### What is required
Faithfully repeat all of the records, as they are written below.
==*==
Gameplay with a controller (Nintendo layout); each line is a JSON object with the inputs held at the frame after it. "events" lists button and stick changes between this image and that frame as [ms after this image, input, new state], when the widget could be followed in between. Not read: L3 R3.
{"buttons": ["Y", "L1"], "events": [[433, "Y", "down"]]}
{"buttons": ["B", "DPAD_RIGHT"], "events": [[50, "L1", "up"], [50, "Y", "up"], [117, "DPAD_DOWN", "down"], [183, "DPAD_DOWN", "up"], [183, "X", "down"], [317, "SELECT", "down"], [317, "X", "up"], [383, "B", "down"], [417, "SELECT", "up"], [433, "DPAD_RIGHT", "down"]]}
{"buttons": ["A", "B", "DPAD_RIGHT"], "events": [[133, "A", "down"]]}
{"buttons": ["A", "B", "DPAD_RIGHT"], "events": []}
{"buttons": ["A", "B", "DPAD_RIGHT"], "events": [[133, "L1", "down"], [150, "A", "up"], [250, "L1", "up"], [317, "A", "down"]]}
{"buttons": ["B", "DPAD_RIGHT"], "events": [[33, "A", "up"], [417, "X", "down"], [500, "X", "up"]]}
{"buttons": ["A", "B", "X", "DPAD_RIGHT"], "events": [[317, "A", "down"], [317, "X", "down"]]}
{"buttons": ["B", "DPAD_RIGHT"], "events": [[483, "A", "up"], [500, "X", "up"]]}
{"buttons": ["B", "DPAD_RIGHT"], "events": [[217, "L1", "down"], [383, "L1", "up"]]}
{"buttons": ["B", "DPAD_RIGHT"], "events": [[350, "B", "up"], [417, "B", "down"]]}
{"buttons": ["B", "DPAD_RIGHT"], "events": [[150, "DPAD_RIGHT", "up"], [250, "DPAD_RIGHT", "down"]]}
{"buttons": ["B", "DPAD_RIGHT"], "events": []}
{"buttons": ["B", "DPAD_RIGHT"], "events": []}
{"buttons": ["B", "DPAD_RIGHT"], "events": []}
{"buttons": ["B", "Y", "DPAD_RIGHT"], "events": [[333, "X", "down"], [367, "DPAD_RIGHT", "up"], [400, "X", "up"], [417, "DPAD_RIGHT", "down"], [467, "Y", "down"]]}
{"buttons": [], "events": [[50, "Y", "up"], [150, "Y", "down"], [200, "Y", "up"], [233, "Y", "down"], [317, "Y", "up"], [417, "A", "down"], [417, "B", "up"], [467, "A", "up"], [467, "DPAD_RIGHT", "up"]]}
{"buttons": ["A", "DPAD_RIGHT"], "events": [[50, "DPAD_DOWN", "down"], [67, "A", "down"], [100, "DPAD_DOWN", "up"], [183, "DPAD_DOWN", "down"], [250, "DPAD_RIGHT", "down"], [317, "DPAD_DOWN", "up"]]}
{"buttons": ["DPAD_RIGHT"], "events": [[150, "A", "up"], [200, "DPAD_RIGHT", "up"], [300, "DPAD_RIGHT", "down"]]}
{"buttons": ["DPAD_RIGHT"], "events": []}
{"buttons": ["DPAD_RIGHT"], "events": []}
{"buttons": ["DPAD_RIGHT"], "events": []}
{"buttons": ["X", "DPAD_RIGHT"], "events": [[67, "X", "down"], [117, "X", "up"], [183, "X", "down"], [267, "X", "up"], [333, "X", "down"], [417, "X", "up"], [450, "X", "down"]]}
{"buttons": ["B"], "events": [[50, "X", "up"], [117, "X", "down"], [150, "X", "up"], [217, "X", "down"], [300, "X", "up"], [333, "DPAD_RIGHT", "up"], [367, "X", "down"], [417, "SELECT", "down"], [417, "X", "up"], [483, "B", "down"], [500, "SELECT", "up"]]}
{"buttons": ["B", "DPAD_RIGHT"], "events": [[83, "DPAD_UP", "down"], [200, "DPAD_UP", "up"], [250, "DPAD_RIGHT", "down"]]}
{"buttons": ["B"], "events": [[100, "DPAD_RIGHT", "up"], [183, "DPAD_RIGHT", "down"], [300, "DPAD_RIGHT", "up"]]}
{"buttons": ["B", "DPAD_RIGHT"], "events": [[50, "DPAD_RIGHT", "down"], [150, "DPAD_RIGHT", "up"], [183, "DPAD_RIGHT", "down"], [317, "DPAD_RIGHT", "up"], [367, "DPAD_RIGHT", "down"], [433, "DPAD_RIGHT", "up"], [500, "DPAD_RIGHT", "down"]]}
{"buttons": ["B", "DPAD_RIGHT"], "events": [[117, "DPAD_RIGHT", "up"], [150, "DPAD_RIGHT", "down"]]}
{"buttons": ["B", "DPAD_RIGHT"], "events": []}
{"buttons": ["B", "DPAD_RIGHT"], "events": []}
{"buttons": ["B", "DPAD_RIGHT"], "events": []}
==*==
### Your solution
Gameplay with a controller (Nintendo layout); each line is a JSON object with the inputs held at the frame after it. "events" lists button and stick changes between this image and that frame as [ms after this image, input, new state], when the widget could be followed in between. Not read: L3 R3.
{"buttons": ["Y", "L1"], "events": [[433, "Y", "down"]]}
{"buttons": ["B", "DPAD_RIGHT"], "events": [[50, "L1", "up"], [50, "Y", "up"], [117, "DPAD_DOWN", "down"], [183, "DPAD_DOWN", "up"], [183, "X", "down"], [317, "SELECT", "down"], [317, "X", "up"], [383, "B", "down"], [417, "SELECT", "up"], [433, "DPAD_RIGHT", "down"]]}
{"buttons": ["A", "B", "DPAD_RIGHT"], "events": [[133, "A", "down"]]}
{"buttons": ["A", "B", "DPAD_RIGHT"], "events": []}
{"buttons": ["A", "B", "DPAD_RIGHT"], "events": [[133, "L1", "down"], [150, "A", "up"], [250, "L1", "up"], [317, "A", "down"]]}
{"buttons": ["B", "DPAD_RIGHT"], "events": [[33, "A", "up"], [417, "X", "down"], [500, "X", "up"]]}
{"buttons": ["A", "B", "X", "DPAD_RIGHT"], "events": [[317, "A", "down"], [317, "X", "down"]]}
{"buttons": ["B", "DPAD_RIGHT"], "events": [[483, "A", "up"], [500, "X", "up"]]}
{"buttons": ["B", "DPAD_RIGHT"], "events": [[217, "L1", "down"], [383, "L1", "up"]]}
{"buttons": ["B", "DPAD_RIGHT"], "events": [[350, "B", "up"], [417, "B", "down"]]}
{"buttons": ["B", "DPAD_RIGHT"], "events": [[150, "DPAD_RIGHT", "up"], [250, "DPAD_RIGHT", "down"]]}
{"buttons": ["B", "DPAD_RIGHT"], "events": []}
{"buttons": ["B", "DPAD_RIGHT"], "events": []}
{"buttons": ["B", "DPAD_RIGHT"], "events": []}
{"buttons": ["B", "Y", "DPAD_RIGHT"], "events": [[333, "X", "down"], [367, "DPAD_RIGHT", "up"], [400, "X", "up"], [417, "DPAD_RIGHT", "down"], [467, "Y", "down"]]}
{"buttons": [], "events": [[50, "Y", "up"], [150, "Y", "down"], [200, "Y", "up"], [233, "Y", "down"], [317, "Y", "up"], [417, "A", "down"], [417, "B", "up"], [467, "A", "up"], [467, "DPAD_RIGHT", "up"]]}
{"buttons": ["A", "DPAD_RIGHT"], "events": [[50, "DPAD_DOWN", "down"], [67, "A", "down"], [100, "DPAD_DOWN", "up"], [183, "DPAD_DOWN", "down"], [250, "DPAD_RIGHT", "down"], [317, "DPAD_DOWN", "up"]]}
{"buttons": ["DPAD_RIGHT"], "events": [[150, "A", "up"], [200, "DPAD_RIGHT", "up"], [300, "DPAD_RIGHT", "down"]]}
{"buttons": ["DPAD_RIGHT"], "events": []}
{"buttons": ["DPAD_RIGHT"], "events": []}
{"buttons": ["DPAD_RIGHT"], "events": []}
{"buttons": ["X", "DPAD_RIGHT"], "events": [[67, "X", "down"], [117, "X", "up"], [183, "X", "down"], [267, "X", "up"], [333, "X", "down"], [417, "X", "up"], [450, "X", "down"]]}
{"buttons": ["B"], "events": [[50, "X", "up"], [117, "X", "down"], [150, "X", "up"], [217, "X", "down"], [300, "X", "up"], [333, "DPAD_RIGHT", "up"], [367, "X", "down"], [417, "SELECT", "down"], [417, "X", "up"], [483, "B", "down"], [500, "SELECT", "up"]]}
{"buttons": ["B", "DPAD_RIGHT"], "events": [[83, "DPAD_UP", "down"], [200, "DPAD_UP", "up"], [250, "DPAD_RIGHT", "down"]]}
{"buttons": ["B"], "events": [[100, "DPAD_RIGHT", "up"], [183, "DPAD_RIGHT", "down"], [300, "DPAD_RIGHT", "up"]]}
{"buttons": ["B", "DPAD_RIGHT"], "events": [[50, "DPAD_RIGHT", "down"], [150, "DPAD_RIGHT", "up"], [183, "DPAD_RIGHT", "down"], [317, "DPAD_RIGHT", "up"], [367, "DPAD_RIGHT", "down"], [433, "DPAD_RIGHT", "up"], [500, "DPAD_RIGHT", "down"]]}
{"buttons": ["B", "DPAD_RIGHT"], "events": [[117, "DPAD_RIGHT", "up"], [150, "DPAD_RIGHT", "down"]]}
{"buttons": ["B", "DPAD_RIGHT"], "events": []}
{"buttons": ["B", "DPAD_RIGHT"], "events": []}
{"buttons": ["B", "DPAD_RIGHT"], "events": []}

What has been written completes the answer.